Health Concern and Disease Prevention

The Spotted Raphael Catfish, at least the adult ones, is quite resilient. Aside from the chance of catching obesity from overfeeding, it doesn’t typically possess plenty of health concerns. At most, they may suffer from common tropical fish diseases like bacterial or fungus infections. That being said, given that they live in good environment, there’s a low chance that the catfish catches diseases. The common problem which may affect their health is injury gained during transportation and netting.

The fish’ barbels may get infected if the nitrate level of the water is too high, as they will encounter difficulty in navigating the space and feeding.
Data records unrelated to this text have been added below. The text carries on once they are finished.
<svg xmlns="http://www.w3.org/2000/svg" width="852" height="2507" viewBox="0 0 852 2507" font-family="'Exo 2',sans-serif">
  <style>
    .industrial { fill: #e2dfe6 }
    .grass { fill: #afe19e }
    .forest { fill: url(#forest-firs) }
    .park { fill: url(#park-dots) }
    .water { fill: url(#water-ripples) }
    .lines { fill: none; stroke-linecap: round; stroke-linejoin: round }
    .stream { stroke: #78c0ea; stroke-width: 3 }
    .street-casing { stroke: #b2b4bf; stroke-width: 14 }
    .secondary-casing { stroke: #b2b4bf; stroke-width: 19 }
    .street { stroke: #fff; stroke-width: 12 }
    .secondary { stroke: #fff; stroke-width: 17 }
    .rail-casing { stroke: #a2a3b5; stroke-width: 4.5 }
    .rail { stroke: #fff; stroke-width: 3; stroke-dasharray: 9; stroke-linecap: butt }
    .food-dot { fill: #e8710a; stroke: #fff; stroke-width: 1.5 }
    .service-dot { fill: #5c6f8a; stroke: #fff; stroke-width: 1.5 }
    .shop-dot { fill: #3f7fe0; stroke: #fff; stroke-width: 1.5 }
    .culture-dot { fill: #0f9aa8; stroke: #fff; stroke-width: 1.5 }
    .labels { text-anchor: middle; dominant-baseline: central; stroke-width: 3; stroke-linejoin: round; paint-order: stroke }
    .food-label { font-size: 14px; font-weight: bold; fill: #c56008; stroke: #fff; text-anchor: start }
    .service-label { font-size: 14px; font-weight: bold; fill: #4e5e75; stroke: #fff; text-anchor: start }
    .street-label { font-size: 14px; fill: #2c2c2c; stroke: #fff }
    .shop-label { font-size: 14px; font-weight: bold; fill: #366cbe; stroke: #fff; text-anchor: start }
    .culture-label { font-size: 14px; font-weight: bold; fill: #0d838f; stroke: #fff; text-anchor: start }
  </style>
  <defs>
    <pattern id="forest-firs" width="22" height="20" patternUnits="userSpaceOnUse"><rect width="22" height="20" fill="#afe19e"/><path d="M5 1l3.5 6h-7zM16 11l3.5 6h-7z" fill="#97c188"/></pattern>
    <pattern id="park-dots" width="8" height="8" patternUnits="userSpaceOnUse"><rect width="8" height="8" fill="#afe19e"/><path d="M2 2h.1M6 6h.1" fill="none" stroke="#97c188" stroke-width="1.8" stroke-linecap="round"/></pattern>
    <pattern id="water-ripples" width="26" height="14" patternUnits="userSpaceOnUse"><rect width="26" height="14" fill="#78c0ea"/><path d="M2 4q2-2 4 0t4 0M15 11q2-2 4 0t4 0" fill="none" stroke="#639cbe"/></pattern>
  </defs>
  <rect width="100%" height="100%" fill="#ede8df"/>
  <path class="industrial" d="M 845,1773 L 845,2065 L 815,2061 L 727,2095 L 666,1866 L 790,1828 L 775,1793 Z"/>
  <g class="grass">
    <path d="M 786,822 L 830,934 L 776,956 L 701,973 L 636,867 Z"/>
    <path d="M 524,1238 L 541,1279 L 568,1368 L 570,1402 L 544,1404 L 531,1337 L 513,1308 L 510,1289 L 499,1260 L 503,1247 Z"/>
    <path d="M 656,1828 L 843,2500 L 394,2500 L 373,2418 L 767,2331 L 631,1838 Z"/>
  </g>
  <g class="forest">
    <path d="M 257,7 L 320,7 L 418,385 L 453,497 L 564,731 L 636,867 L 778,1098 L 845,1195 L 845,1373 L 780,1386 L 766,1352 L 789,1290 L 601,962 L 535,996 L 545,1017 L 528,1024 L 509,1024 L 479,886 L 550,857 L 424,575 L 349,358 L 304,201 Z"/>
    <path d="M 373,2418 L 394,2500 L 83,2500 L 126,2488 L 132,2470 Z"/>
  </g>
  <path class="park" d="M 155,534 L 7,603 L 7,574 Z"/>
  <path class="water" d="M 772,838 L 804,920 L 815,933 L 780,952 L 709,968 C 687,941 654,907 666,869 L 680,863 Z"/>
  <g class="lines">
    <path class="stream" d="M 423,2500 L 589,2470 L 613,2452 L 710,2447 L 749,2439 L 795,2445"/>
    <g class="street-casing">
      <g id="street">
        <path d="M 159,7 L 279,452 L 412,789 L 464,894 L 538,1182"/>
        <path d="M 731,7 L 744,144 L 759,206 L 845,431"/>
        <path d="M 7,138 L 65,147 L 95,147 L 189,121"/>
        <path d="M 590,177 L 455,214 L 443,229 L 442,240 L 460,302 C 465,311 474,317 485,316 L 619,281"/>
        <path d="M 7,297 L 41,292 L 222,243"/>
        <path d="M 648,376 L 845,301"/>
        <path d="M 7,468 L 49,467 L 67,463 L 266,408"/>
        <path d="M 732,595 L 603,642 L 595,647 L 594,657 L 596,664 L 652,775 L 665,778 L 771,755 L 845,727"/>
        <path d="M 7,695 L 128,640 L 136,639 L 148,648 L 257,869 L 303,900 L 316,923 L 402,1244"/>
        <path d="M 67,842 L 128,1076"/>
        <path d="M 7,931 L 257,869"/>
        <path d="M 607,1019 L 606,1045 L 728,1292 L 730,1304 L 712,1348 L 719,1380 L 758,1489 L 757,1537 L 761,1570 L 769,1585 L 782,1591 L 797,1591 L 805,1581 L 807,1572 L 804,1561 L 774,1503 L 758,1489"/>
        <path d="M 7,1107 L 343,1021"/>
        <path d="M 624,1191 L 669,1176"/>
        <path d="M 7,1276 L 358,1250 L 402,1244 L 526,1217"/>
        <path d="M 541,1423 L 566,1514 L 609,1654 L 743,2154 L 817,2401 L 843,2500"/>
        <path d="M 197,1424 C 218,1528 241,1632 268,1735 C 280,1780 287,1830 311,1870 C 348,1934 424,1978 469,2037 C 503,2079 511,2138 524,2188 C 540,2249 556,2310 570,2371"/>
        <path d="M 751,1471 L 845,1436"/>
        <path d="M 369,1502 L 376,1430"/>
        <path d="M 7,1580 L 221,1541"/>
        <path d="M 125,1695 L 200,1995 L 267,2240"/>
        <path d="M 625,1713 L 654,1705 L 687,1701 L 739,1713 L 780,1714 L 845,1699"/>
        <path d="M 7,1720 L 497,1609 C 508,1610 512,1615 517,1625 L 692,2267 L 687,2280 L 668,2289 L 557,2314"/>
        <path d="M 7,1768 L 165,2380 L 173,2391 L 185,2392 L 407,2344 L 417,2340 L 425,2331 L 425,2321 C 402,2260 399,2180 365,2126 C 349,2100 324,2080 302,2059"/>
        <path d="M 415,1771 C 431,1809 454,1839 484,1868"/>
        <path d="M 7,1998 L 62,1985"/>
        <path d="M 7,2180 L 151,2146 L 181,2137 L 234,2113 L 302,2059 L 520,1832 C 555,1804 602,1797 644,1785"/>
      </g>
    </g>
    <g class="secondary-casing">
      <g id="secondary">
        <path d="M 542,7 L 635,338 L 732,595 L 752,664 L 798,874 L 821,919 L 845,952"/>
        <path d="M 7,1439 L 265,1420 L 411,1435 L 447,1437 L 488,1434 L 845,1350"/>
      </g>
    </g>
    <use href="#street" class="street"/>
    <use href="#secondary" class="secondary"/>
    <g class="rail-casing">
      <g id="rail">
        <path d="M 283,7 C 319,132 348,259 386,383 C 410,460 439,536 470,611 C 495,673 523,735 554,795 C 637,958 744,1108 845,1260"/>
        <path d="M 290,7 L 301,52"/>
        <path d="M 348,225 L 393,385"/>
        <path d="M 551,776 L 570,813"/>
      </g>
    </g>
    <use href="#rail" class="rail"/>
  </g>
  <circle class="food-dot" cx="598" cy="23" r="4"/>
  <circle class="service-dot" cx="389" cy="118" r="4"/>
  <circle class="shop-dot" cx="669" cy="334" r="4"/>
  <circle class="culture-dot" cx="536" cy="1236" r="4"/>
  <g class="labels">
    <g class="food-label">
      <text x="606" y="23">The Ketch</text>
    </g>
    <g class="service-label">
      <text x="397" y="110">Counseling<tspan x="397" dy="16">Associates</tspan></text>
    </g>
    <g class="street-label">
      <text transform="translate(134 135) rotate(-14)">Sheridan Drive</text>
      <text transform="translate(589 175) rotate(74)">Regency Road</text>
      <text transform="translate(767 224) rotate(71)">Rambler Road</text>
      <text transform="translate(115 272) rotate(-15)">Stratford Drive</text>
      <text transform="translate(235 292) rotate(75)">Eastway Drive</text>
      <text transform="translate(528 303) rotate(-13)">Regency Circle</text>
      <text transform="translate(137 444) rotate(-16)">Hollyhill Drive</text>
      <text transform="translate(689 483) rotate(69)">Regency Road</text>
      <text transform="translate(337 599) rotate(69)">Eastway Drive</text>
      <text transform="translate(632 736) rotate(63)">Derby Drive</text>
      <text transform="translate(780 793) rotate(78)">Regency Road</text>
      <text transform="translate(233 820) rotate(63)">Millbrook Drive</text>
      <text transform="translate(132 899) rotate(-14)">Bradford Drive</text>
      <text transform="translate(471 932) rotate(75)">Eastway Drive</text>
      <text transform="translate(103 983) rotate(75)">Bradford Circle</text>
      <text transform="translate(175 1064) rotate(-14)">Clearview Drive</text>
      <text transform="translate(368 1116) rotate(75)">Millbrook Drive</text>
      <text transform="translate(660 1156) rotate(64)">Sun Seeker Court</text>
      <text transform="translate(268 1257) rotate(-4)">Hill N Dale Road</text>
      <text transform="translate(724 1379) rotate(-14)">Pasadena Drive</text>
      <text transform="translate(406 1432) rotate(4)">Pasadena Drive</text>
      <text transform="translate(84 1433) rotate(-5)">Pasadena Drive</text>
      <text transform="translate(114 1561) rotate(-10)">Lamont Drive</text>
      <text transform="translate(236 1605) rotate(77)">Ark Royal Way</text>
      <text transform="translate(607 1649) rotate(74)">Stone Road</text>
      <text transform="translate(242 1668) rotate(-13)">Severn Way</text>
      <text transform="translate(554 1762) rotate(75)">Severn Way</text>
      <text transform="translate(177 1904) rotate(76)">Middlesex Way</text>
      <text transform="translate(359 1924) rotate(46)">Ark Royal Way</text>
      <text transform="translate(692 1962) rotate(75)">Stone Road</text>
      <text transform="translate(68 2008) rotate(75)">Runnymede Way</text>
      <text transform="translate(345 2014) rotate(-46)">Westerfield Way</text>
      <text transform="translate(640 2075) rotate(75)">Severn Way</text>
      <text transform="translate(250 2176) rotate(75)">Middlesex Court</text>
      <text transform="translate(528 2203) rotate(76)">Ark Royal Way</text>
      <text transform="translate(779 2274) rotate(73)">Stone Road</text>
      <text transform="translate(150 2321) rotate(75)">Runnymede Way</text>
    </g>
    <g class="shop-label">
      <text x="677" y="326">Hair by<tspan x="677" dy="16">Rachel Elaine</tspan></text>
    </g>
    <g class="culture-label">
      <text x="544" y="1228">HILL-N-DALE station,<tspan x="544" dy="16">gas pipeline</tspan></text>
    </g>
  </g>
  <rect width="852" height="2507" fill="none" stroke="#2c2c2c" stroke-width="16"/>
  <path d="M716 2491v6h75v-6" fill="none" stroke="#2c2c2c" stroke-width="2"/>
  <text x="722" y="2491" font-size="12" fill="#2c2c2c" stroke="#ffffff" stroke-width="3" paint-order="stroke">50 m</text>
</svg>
That’s why it’s important to maintain the nitrate level below 20 ppm by performing water change and monitoring nitrate level monitoring using a kit periodically.

As the Spotted Raphael Catfish is not covered in scale, it’s important to not use copper-containing medications or potassium permanganate. Some safe ingredients are formalin or malachite green that can be given at a half or a quarter or the normal dose.

To make sure your catfish is healthy, never forget to quarantine new specimens that are going to enter the tank, at least for two weeks. Bacteria and parasite can also affect the aquarium through the substrate, plants, or decorations. That’s why you need to make sure that everything is washed in a gentle solution of water and beach mix, then washed using tank’s water again, before put in the aquarium. Alternatively, the plants can be quarantined for at least a week as well to ensure that they aren’t carrying and importing eggs of snail, even though the snails have low chance to survive long considering the high opportunity to be eaten by the catfish.


The Spotted Raphael Catfish makes a fitting choice if you want to create a soothing and visually-pleasing fish community that most time just live peacefully as they scavenging the bottom of the tank. The Spotted Raphael Catfish price is also typically reasonable and they’re widely available online or at fish stores.

You can enjoy the low-hassle pleasure of keeping a small group of the Spotted Raphael Catfish in a well-kept aquarium for years. At night, you’d be able to watch their nocturnal activities when they are exploring the surroundings as the lights go out, be it under the soft LED light or simply by the help of the moonlight.